Lewis and Gerald Casale were the originators of the concept of de-evolution, writing seminal tracts in the now-defunct LA Staff, and later formed the band with Mark Mothersbaugh. Lewis studied poetry with Black Mountain poet Ed Dorn, British poet Eric Mottram and Robert Bertholf, an English professor at Kent who later was named the curator of the poetry collection and Charles D. Abbot Scholar at the University at Buffalo. In 1978, after Devo signed a multi-million dollar multi-album contract with Warner Brothers Records, co-founder Lewis asked for credit and compensation for his contributions to the band. The band refused to negotiate, and sued Lewis in Los Angeles Superior Court, seeking a declaratory judgment stating Lewis had no rights to the name or theory of De-evolution. Lewis then filed an action in United States District Court for the Northern District of Ohio, alleging theft of intellectual property. During discovery, Lewis produced articles, promotional materials, documentary evidence and an interview recorded at the Akron Art Institute following the premiere of In the Beginning was the End in which Mothersbaugh and other band members credited Lewis with developing the theory of de-evolution, and the band quickly settled for an undisclosed sum.
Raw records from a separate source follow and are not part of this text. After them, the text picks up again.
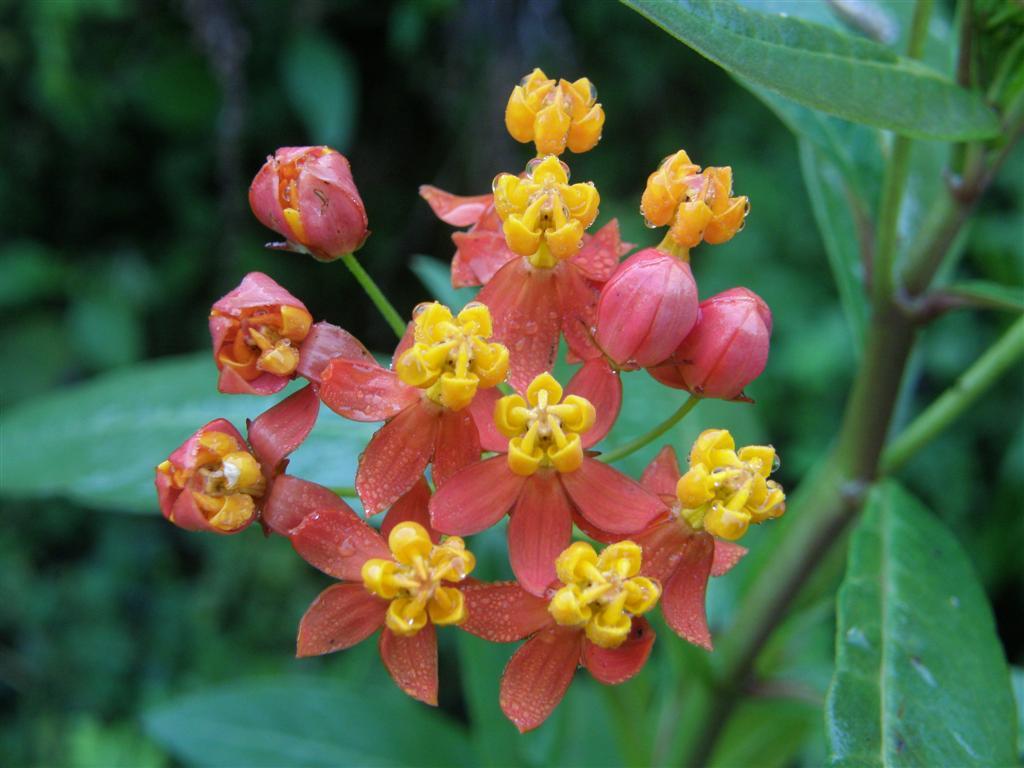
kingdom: Plantae
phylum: Tracheophyta
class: Magnoliopsida
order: Gentianales
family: Apocynaceae
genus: Asclepias
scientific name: Asclepias curassavica
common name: Bloodflower
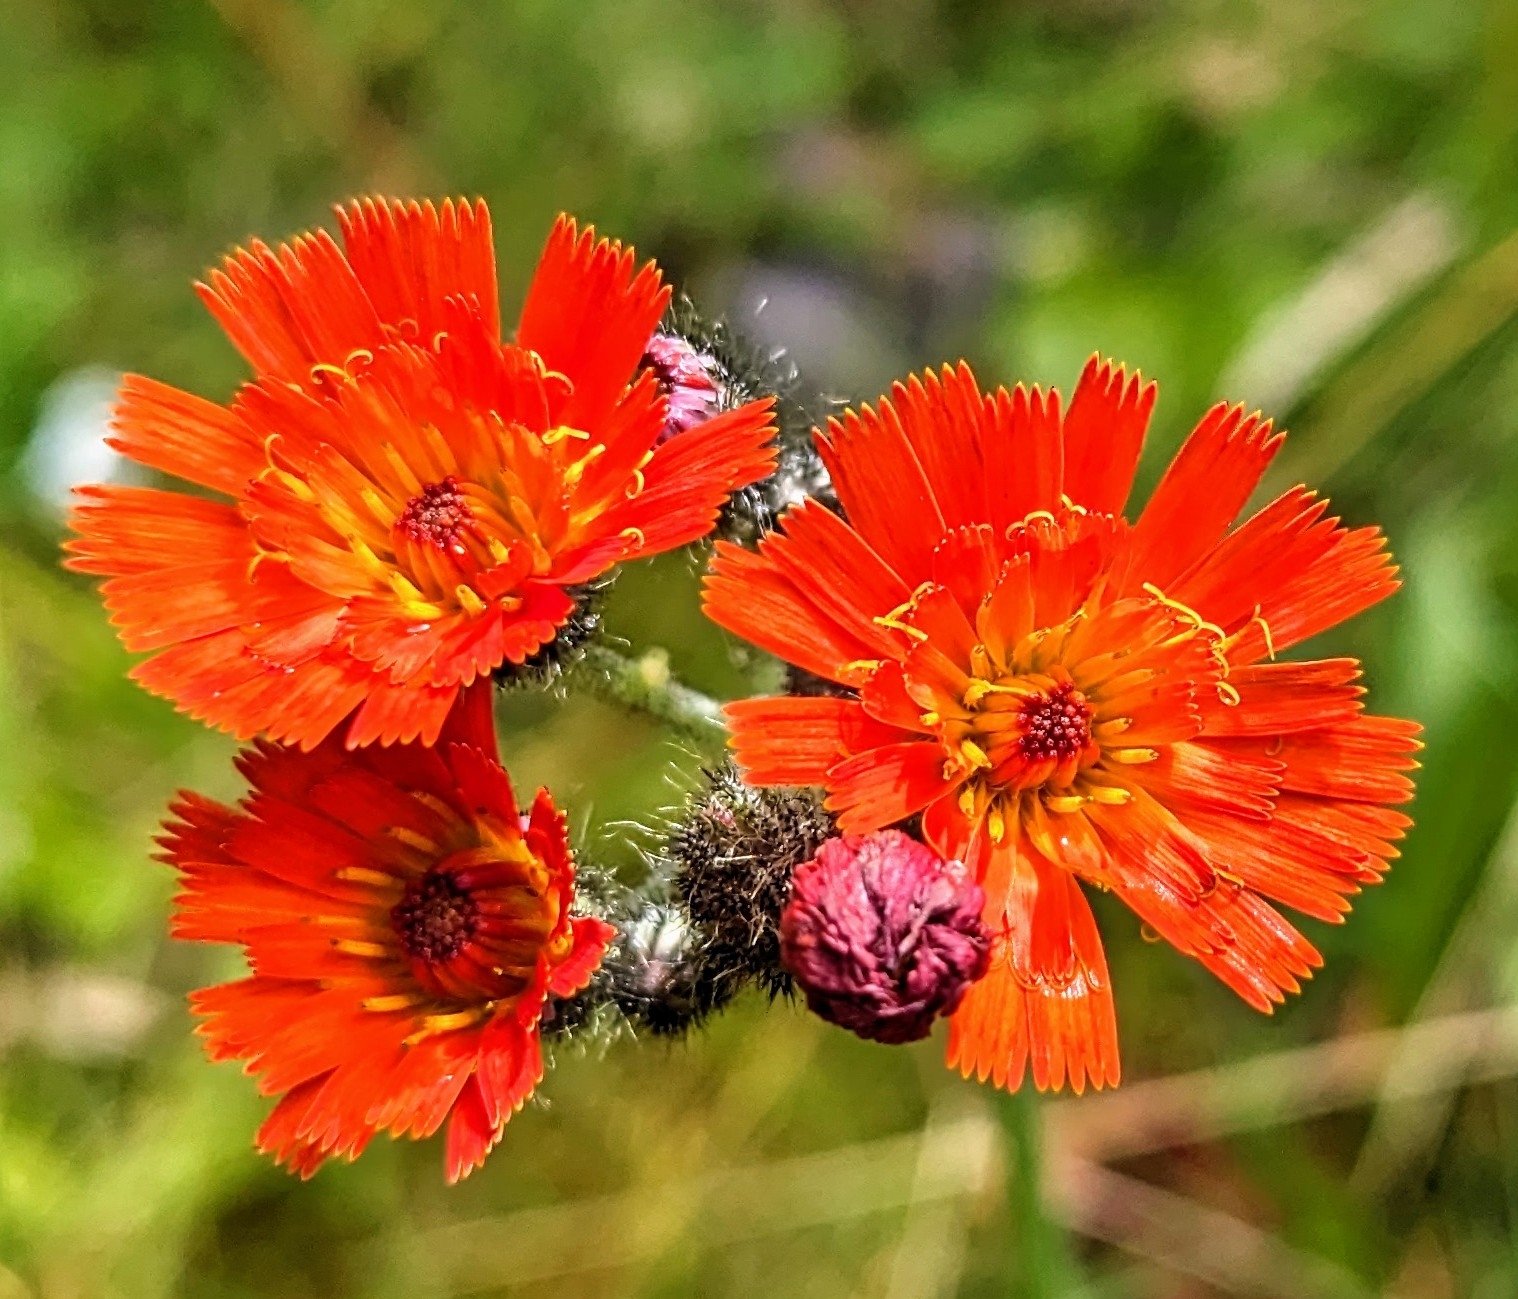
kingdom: Plantae
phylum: Tracheophyta
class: Magnoliopsida
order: Asterales
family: Asteraceae
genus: Pilosella
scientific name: Pilosella aurantiaca
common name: Fox-and-cubs
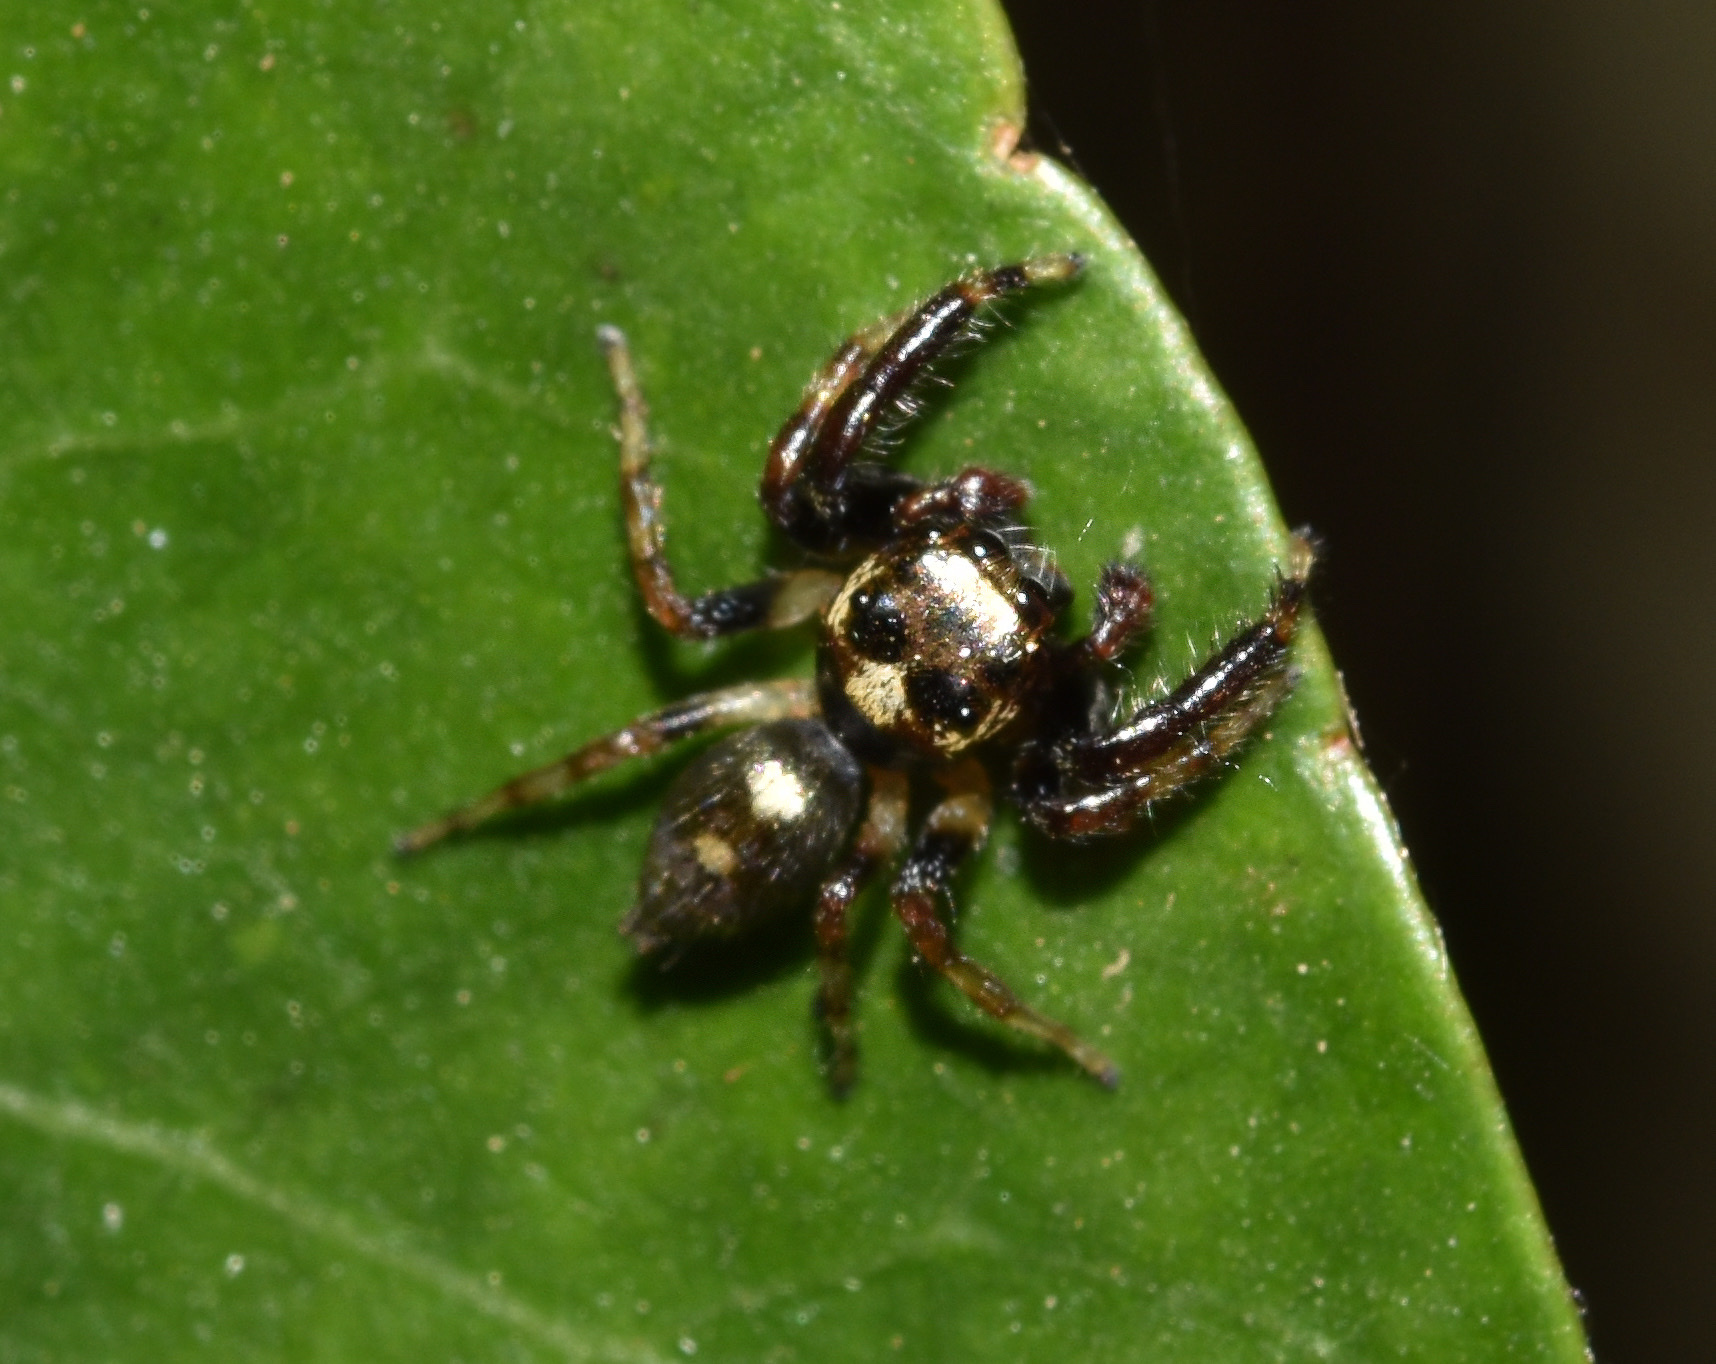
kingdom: Animalia
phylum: Arthropoda
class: Arachnida
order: Araneae
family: Salticidae
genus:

He wrote and performed as Hurricane Bob on the New Wave Akron compilation album, Bowling Balls from Hell, and worked on videos with New Wave groups Tin Huey, Hammer Damage and Human Switchboard. In the 1980s, when working as a consultant in Damascus, Syria, he was Middle East Correspondent for Rolling Stock magazine, published by Ed and Jennifer Dunbar Dorn. His poetry has been published in Creedences, Shelley's and the Poetry Review, when Eric Mottram was editor. As a result of his experiences during the Devo litigation, Lewis began consulting with trial lawyers, doing legal research and writing, and writing commentary on cultural and political issues.